_Excerpted passage:_
---*---

Before we made Aliyah, I spent an entire year working tirelessly to make sure the move would go smoothly for our two sons. They are seventeen years old and autistic.
When we came to Eretz Yisrael in August, we were still floundering. Getting hold of people from so far away had proven to be challenging, to say the least. The one person we had thought was helping us hadn’t been doing much at all, and we were left on our own, trying to connect with people who spoke some semblance of English. We finally found another helper who seemed somewhat promising, but after a while we realized that he was also just passing us along.
My daughter, who had made Aliyah a year earlier, saw an article in Mishpacha about Chaim V’Chessed. She called me and said, “Mom, call them!” I said, “No, that organization’s for hospitals. We don’t need a hospital!” But the next week there was an advertisement saying something about Special Education. I told my daughter that if we didn’t get anywhere with the person who was trying to help us, we’d call.
Needless to say, we didn’t get very far. I called Chaim V’Chessed. And that is when things started happening.
At Chaim V’Chessed, I spoke to D’vora Grossbaum. Mrs. Grossbaum was amazing. She found people in the Misrad Hachinuch of Rechovot, where I live, who could help me there. For the first time since we’d come we actually made progress.
We ran into a brick wall when we found out that Misrad Hachinuch required us to translate and notarize all of the boys’ papers. Special needs kids have psychological workups of 30-50 pages, aside from the lengthy psychiatric evaluations that are required by Israeli authorities. Getting all those papers translated from English to Hebrew for two boys would be a huge headache and expense, something to the tune of $10,000.

---*---

_Dataset content:_
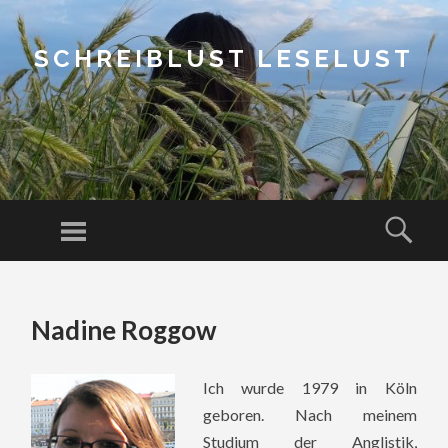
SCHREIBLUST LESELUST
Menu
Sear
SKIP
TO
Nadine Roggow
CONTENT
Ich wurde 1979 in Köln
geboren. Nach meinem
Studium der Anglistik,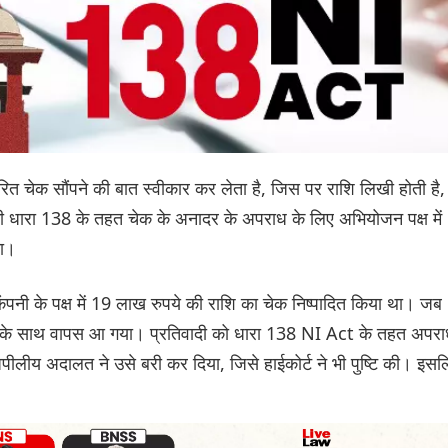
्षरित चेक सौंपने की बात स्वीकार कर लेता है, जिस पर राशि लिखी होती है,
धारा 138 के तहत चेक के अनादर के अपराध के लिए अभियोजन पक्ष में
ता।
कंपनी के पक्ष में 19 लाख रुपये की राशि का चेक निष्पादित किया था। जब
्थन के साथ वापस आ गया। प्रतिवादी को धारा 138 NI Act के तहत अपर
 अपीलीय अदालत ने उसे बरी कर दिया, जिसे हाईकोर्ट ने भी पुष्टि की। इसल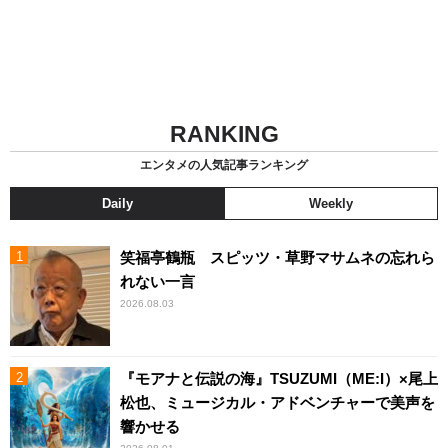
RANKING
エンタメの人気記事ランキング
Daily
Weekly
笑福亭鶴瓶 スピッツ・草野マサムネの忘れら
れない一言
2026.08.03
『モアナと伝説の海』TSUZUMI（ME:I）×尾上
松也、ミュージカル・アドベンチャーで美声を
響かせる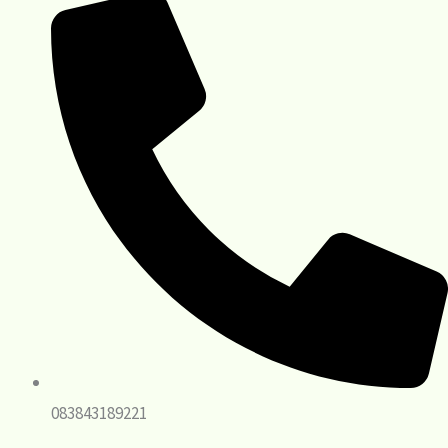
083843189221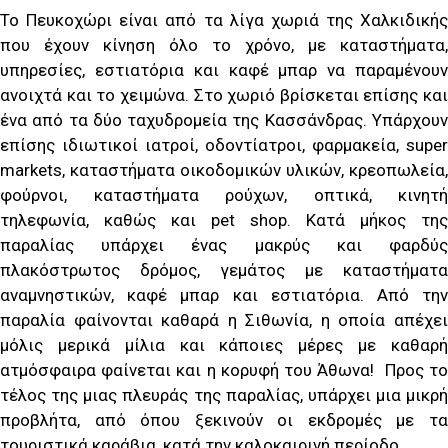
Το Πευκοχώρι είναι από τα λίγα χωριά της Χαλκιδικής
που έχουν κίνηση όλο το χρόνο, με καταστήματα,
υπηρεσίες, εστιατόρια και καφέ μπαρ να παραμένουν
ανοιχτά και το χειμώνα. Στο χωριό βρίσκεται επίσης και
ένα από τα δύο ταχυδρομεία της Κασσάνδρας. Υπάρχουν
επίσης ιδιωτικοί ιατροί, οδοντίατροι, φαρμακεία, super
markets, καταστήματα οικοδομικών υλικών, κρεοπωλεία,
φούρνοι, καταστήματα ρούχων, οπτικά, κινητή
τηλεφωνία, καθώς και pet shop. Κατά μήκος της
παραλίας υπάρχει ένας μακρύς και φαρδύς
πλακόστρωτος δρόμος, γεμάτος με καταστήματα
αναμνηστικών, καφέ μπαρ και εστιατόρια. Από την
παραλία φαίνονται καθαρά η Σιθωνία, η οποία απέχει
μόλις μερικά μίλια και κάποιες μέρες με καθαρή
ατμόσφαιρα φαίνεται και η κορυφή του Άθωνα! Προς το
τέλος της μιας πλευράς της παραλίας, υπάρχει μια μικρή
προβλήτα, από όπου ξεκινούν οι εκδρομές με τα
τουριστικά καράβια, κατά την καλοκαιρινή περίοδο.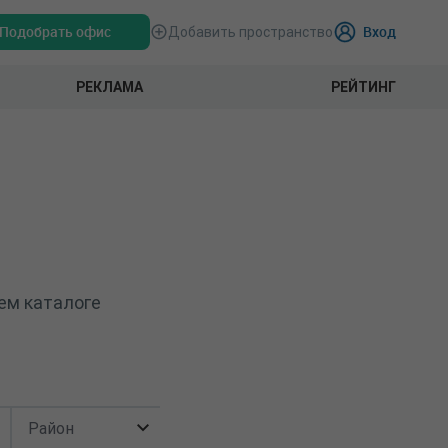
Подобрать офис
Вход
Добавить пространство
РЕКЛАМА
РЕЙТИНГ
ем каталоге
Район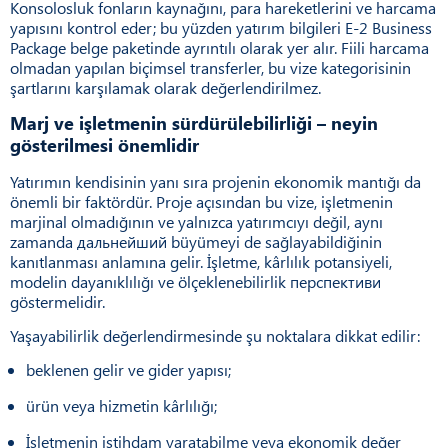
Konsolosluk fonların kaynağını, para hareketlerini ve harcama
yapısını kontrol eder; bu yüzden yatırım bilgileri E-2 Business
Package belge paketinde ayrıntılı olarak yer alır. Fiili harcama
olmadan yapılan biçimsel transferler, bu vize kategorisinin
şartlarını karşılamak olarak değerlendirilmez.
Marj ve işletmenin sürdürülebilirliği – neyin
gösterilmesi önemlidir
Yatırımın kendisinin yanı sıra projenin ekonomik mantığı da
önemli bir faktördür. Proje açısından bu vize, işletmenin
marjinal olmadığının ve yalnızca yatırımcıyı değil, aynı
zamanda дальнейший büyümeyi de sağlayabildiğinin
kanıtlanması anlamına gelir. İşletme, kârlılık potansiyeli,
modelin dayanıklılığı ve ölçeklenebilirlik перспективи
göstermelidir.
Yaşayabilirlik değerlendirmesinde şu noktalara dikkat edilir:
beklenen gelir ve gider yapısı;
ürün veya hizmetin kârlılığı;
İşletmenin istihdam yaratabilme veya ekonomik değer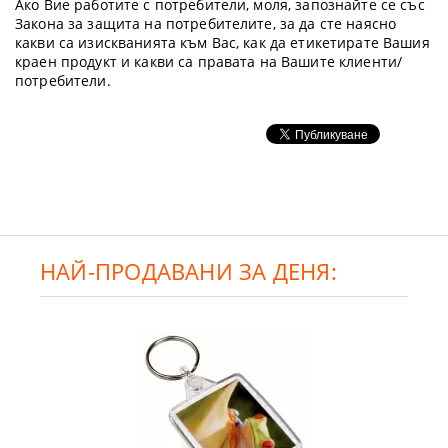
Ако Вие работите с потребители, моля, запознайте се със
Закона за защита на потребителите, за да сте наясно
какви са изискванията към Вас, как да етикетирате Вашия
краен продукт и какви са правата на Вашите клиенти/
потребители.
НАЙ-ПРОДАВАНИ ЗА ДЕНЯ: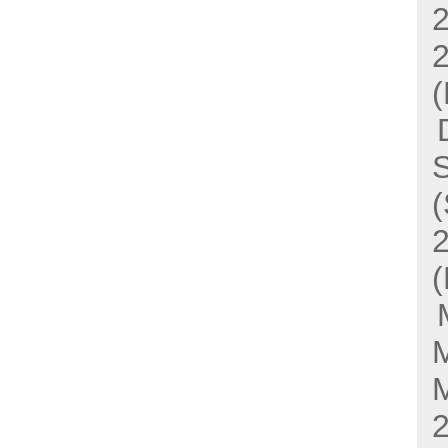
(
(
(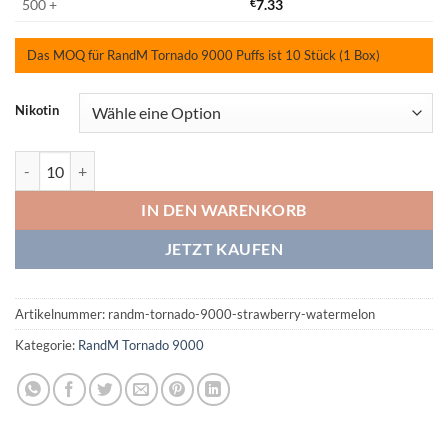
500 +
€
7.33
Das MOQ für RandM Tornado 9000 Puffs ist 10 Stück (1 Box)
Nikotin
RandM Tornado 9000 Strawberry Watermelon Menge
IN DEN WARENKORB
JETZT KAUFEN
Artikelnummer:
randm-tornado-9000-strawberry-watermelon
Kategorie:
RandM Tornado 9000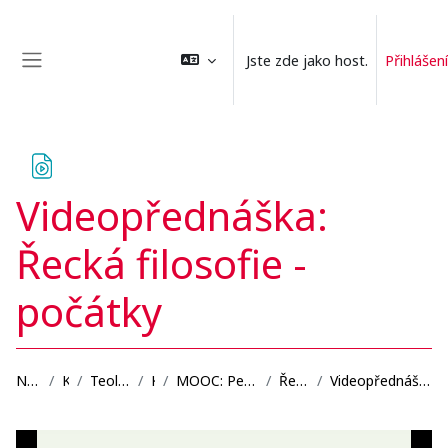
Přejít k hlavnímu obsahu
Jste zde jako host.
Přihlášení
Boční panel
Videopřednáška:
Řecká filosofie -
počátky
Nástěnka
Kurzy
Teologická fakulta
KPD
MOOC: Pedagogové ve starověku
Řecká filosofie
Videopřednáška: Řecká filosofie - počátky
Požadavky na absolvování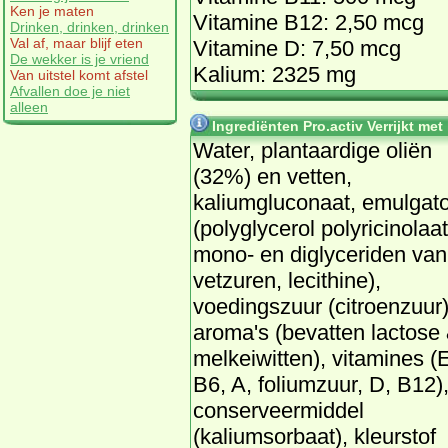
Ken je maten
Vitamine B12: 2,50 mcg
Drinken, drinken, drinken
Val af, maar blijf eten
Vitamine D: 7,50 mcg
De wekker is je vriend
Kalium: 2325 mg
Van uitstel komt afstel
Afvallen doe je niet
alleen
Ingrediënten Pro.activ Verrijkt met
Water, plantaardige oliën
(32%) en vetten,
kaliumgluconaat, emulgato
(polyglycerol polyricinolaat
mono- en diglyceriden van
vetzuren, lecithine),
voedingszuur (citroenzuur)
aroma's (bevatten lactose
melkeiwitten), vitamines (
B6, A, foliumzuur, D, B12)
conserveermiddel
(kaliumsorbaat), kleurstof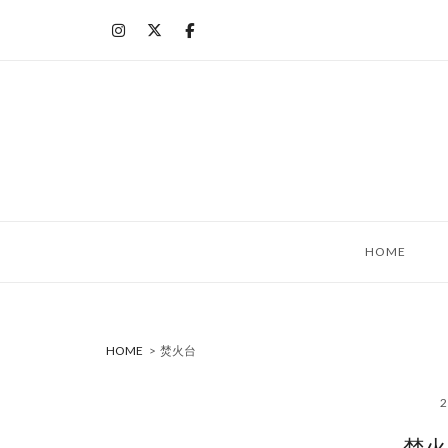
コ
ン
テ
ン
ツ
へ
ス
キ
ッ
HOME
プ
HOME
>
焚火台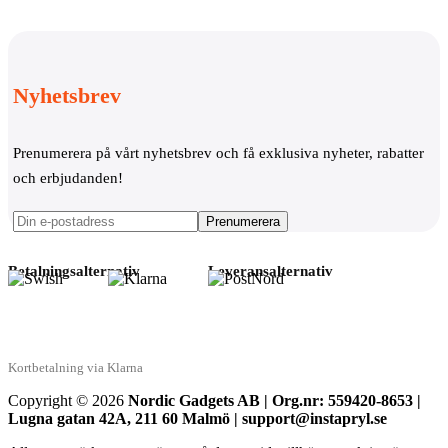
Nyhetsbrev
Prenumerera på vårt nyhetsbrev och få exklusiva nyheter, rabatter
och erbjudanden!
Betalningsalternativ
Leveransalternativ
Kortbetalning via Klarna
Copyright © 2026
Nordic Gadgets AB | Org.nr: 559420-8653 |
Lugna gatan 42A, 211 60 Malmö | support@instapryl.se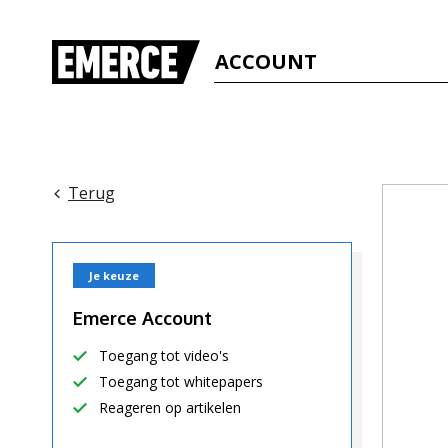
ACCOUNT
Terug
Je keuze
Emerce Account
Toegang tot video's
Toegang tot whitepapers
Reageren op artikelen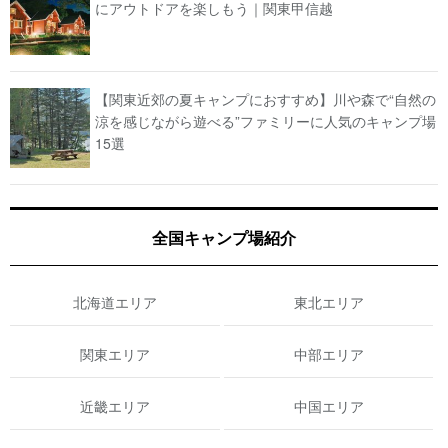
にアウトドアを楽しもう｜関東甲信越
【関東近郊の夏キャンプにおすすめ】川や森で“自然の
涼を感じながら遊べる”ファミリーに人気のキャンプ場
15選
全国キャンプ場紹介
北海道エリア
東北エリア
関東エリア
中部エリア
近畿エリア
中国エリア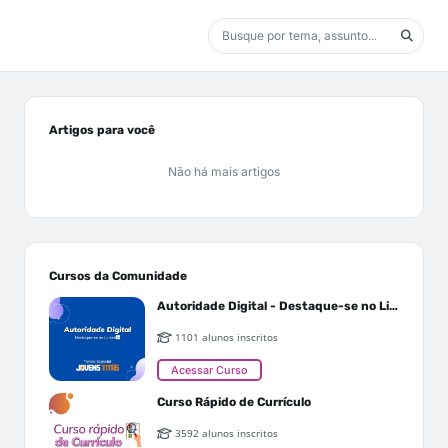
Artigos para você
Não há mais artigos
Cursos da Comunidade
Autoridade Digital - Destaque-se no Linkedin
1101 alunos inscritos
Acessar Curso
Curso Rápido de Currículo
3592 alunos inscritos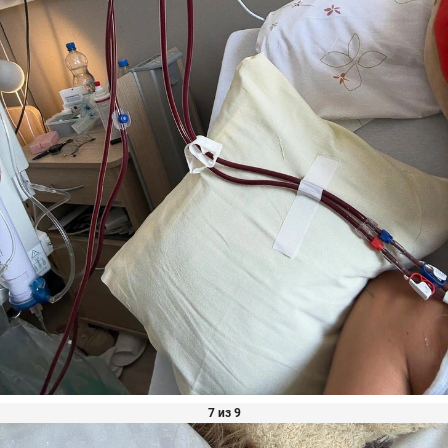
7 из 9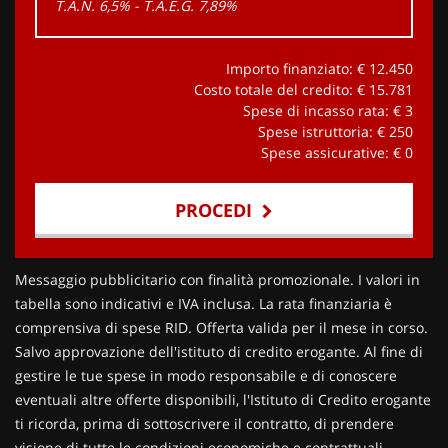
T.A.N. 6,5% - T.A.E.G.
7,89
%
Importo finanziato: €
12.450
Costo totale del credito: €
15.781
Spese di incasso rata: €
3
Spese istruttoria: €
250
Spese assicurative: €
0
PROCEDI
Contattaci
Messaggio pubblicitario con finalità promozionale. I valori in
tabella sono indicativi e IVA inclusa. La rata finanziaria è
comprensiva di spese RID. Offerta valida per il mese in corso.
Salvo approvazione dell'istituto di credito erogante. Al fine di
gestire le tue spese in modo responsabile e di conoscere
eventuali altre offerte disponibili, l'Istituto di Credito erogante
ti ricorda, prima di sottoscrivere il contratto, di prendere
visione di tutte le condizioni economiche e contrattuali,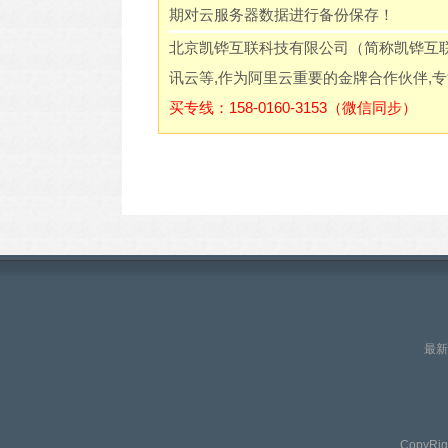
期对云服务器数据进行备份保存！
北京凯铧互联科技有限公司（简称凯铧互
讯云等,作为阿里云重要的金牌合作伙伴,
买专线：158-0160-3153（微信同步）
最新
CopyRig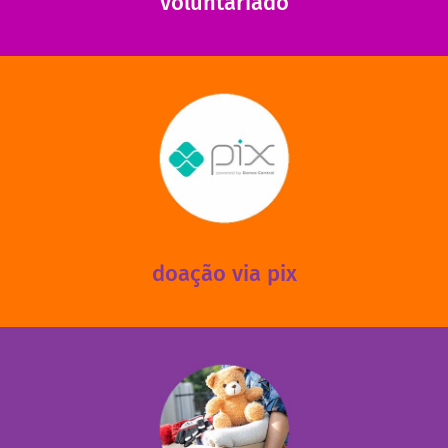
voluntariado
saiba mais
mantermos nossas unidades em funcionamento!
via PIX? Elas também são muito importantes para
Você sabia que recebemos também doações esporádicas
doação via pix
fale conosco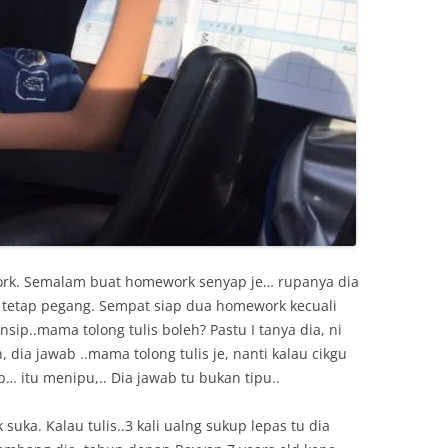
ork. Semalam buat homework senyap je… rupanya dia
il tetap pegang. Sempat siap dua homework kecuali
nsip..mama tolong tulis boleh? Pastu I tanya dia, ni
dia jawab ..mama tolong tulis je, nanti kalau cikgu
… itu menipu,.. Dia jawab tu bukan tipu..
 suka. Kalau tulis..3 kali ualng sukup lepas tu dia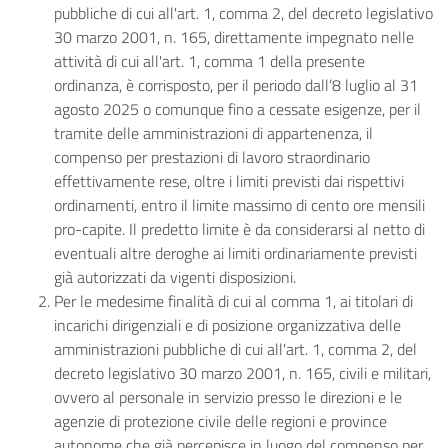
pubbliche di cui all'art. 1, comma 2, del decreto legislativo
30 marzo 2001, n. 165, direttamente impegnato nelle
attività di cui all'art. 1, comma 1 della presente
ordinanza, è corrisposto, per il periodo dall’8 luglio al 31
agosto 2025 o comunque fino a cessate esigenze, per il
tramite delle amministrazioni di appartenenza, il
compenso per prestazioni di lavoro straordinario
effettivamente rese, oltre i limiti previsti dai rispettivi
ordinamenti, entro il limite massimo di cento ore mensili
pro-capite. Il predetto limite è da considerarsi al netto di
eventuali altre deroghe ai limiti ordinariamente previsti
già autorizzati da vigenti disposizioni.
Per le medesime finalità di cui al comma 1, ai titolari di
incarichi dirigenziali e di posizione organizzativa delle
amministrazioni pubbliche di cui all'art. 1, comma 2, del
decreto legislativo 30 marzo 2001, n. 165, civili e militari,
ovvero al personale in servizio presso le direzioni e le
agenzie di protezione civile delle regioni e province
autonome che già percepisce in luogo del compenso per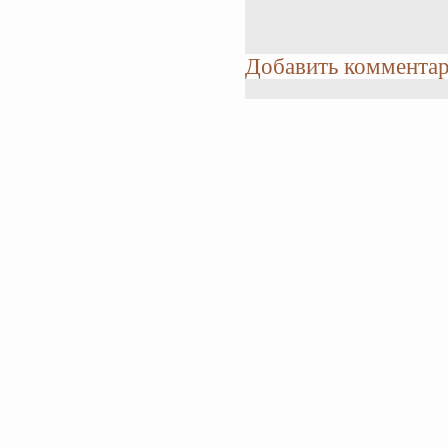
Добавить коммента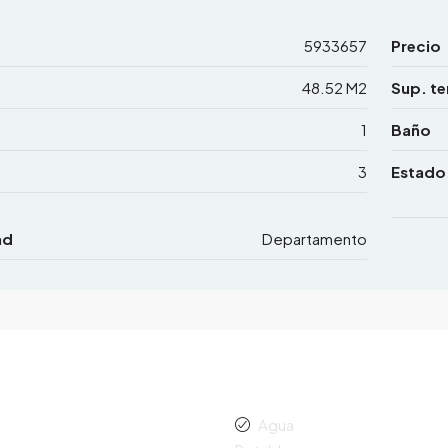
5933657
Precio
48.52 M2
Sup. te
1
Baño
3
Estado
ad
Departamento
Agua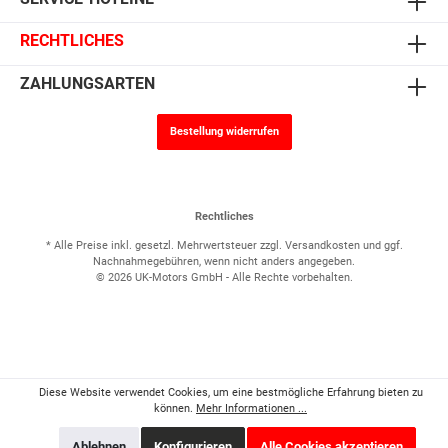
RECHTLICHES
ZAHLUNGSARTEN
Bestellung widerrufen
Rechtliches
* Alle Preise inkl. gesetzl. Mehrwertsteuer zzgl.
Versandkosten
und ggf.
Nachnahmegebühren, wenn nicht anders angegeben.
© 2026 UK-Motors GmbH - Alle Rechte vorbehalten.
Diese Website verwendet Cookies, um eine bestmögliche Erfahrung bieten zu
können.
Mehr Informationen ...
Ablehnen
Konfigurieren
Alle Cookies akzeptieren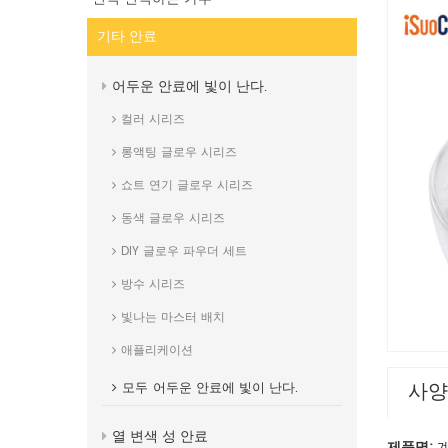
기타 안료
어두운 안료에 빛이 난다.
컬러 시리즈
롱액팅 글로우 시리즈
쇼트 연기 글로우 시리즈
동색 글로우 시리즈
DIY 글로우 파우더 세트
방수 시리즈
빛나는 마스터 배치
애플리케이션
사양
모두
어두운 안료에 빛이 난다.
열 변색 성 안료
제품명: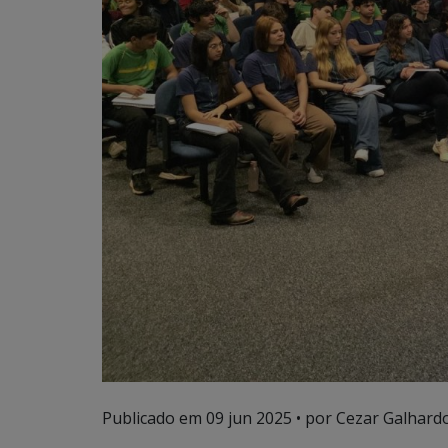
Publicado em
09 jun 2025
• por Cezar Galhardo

---*---

_To do:_
Answer these questions about the account of the family's move to Israel:
1. How old are the two sons?
2. In which publication did the daughter see an article about Chaim V'Chessed?
3. Roughly how much would it cost to translate both boys' papers from English to Hebrew?
The data were taken from a different source than the text.

_Answer to this task:_
1. Seventeen years old.
2. Mishpacha.
3. About $10,000.